> [WHAT TO PRODUCE]: Every entry below is to be copied exactly, with nothing omitted.

> [EXERCISE MATERIALS]:

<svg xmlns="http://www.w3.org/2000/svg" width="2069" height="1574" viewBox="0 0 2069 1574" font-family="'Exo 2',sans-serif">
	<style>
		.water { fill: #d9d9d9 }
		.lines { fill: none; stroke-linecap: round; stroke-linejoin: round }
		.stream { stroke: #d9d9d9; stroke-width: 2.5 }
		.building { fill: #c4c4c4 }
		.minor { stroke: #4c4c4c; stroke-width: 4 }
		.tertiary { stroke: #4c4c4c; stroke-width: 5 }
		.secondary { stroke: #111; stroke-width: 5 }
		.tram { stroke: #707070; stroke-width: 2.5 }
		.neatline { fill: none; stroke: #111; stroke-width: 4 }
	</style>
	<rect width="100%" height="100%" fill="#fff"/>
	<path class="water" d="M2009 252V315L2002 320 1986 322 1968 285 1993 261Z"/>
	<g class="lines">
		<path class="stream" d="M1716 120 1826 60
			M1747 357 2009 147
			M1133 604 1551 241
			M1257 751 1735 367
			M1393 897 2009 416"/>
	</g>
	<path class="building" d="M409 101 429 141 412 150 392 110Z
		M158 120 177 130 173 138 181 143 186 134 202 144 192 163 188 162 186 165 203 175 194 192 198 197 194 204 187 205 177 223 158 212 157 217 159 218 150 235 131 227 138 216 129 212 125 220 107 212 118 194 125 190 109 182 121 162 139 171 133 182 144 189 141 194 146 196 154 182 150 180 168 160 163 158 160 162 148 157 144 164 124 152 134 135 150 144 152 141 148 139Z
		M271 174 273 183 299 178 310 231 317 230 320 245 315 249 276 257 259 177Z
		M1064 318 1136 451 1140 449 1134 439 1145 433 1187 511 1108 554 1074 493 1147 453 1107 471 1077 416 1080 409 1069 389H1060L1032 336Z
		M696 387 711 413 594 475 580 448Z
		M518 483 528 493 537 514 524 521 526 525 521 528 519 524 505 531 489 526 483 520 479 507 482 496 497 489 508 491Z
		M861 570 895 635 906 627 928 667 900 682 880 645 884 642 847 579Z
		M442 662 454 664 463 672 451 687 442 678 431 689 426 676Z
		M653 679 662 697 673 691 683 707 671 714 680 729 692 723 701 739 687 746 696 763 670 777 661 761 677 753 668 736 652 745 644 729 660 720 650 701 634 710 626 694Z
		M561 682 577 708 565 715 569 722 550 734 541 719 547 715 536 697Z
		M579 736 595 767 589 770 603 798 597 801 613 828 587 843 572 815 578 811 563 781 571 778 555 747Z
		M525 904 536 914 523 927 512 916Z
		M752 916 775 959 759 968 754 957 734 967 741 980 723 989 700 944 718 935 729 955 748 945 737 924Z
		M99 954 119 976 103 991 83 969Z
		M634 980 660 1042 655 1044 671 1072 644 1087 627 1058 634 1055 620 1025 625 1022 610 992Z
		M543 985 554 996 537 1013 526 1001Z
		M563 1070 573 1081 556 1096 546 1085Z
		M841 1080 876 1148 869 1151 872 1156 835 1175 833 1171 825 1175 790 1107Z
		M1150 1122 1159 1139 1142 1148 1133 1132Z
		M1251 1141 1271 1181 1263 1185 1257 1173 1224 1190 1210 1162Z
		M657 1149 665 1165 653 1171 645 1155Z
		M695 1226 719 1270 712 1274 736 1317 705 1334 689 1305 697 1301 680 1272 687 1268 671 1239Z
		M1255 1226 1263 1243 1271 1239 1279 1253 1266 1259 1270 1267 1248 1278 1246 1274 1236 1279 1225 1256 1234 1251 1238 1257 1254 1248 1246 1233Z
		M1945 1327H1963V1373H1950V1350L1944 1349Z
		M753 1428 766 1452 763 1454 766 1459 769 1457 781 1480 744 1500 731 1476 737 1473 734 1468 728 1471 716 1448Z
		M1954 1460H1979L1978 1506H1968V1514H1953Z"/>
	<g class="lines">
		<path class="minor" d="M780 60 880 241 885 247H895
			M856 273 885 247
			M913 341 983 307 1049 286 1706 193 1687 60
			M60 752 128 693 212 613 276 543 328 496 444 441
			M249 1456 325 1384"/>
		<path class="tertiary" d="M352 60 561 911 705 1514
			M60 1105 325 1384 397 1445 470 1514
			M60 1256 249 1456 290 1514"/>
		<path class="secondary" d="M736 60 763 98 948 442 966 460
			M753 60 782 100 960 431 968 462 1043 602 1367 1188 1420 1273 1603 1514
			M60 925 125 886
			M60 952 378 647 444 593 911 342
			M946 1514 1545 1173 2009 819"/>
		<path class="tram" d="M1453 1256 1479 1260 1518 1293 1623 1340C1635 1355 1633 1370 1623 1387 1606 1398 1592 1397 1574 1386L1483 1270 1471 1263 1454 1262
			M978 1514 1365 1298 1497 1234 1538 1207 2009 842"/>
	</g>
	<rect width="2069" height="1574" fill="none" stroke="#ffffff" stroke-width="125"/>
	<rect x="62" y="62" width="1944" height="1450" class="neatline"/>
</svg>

> [THE COMPLETED TASK]:
<svg xmlns="http://www.w3.org/2000/svg" width="2069" height="1574" viewBox="0 0 2069 1574" font-family="'Exo 2',sans-serif">
	<style>
		.water { fill: #d9d9d9 }
		.lines { fill: none; stroke-linecap: round; stroke-linejoin: round }
		.stream { stroke: #d9d9d9; stroke-width: 2.5 }
		.building { fill: #c4c4c4 }
		.minor { stroke: #4c4c4c; stroke-width: 4 }
		.tertiary { stroke: #4c4c4c; stroke-width: 5 }
		.secondary { stroke: #111; stroke-width: 5 }
		.tram { stroke: #707070; stroke-width: 2.5 }
		.neatline { fill: none; stroke: #111; stroke-width: 4 }
	</style>
	<rect width="100%" height="100%" fill="#fff"/>
	<path class="water" d="M2009 252V315L2002 320 1986 322 1968 285 1993 261Z"/>
	<g class="lines">
		<path class="stream" d="M1716 120 1826 60
			M1747 357 2009 147
			M1133 604 1551 241
			M1257 751 1735 367
			M1393 897 2009 416"/>
	</g>
	<path class="building" d="M409 101 429 141 412 150 392 110Z
		M158 120 177 130 173 138 181 143 186 134 202 144 192 163 188 162 186 165 203 175 194 192 198 197 194 204 187 205 177 223 158 212 157 217 159 218 150 235 131 227 138 216 129 212 125 220 107 212 118 194 125 190 109 182 121 162 139 171 133 182 144 189 141 194 146 196 154 182 150 180 168 160 163 158 160 162 148 157 144 164 124 152 134 135 150 144 152 141 148 139Z
		M271 174 273 183 299 178 310 231 317 230 320 245 315 249 276 257 259 177Z
		M1064 318 1136 451 1140 449 1134 439 1145 433 1187 511 1108 554 1074 493 1147 453 1107 471 1077 416 1080 409 1069 389H1060L1032 336Z
		M696 387 711 413 594 475 580 448Z
		M518 483 528 493 537 514 524 521 526 525 521 528 519 524 505 531 489 526 483 520 479 507 482 496 497 489 508 491Z
		M861 570 895 635 906 627 928 667 900 682 880 645 884 642 847 579Z
		M442 662 454 664 463 672 451 687 442 678 431 689 426 676Z
		M653 679 662 697 673 691 683 707 671 714 680 729 692 723 701 739 687 746 696 763 670 777 661 761 677 753 668 736 652 745 644 729 660 720 650 701 634 710 626 694Z
		M561 682 577 708 565 715 569 722 550 734 541 719 547 715 536 697Z
		M579 736 595 767 589 770 603 798 597 801 613 828 587 843 572 815 578 811 563 781 571 778 555 747Z
		M525 904 536 914 523 927 512 916Z
		M752 916 775 959 759 968 754 957 734 967 741 980 723 989 700 944 718 935 729 955 748 945 737 924Z
		M99 954 119 976 103 991 83 969Z
		M634 980 660 1042 655 1044 671 1072 644 1087 627 1058 634 1055 620 1025 625 1022 610 992Z
		M543 985 554 996 537 1013 526 1001Z
		M563 1070 573 1081 556 1096 546 1085Z
		M841 1080 876 1148 869 1151 872 1156 835 1175 833 1171 825 1175 790 1107Z
		M1150 1122 1159 1139 1142 1148 1133 1132Z
		M1251 1141 1271 1181 1263 1185 1257 1173 1224 1190 1210 1162Z
		M657 1149 665 1165 653 1171 645 1155Z
		M695 1226 719 1270 712 1274 736 1317 705 1334 689 1305 697 1301 680 1272 687 1268 671 1239Z
		M1255 1226 1263 1243 1271 1239 1279 1253 1266 1259 1270 1267 1248 1278 1246 1274 1236 1279 1225 1256 1234 1251 1238 1257 1254 1248 1246 1233Z
		M1945 1327H1963V1373H1950V1350L1944 1349Z
		M753 1428 766 1452 763 1454 766 1459 769 1457 781 1480 744 1500 731 1476 737 1473 734 1468 728 1471 716 1448Z
		M1954 1460H1979L1978 1506H1968V1514H1953Z"/>
	<g class="lines">
		<path class="minor" d="M780 60 880 241 885 247H895
			M856 273 885 247
			M913 341 983 307 1049 286 1706 193 1687 60
			M60 752 128 693 212 613 276 543 328 496 444 441
			M249 1456 325 1384"/>
		<path class="tertiary" d="M352 60 561 911 705 1514
			M60 1105 325 1384 397 1445 470 1514
			M60 1256 249 1456 290 1514"/>
		<path class="secondary" d="M736 60 763 98 948 442 966 460
			M753 60 782 100 960 431 968 462 1043 602 1367 1188 1420 1273 1603 1514
			M60 925 125 886
			M60 952 378 647 444 593 911 342
			M946 1514 1545 1173 2009 819"/>
		<path class="tram" d="M1453 1256 1479 1260 1518 1293 1623 1340C1635 1355 1633 1370 1623 1387 1606 1398 1592 1397 1574 1386L1483 1270 1471 1263 1454 1262
			M978 1514 1365 1298 1497 1234 1538 1207 2009 842"/>
	</g>
	<rect width="2069" height="1574" fill="none" stroke="#ffffff" stroke-width="125"/>
	<rect x="62" y="62" width="1944" height="1450" class="neatline"/>
</svg>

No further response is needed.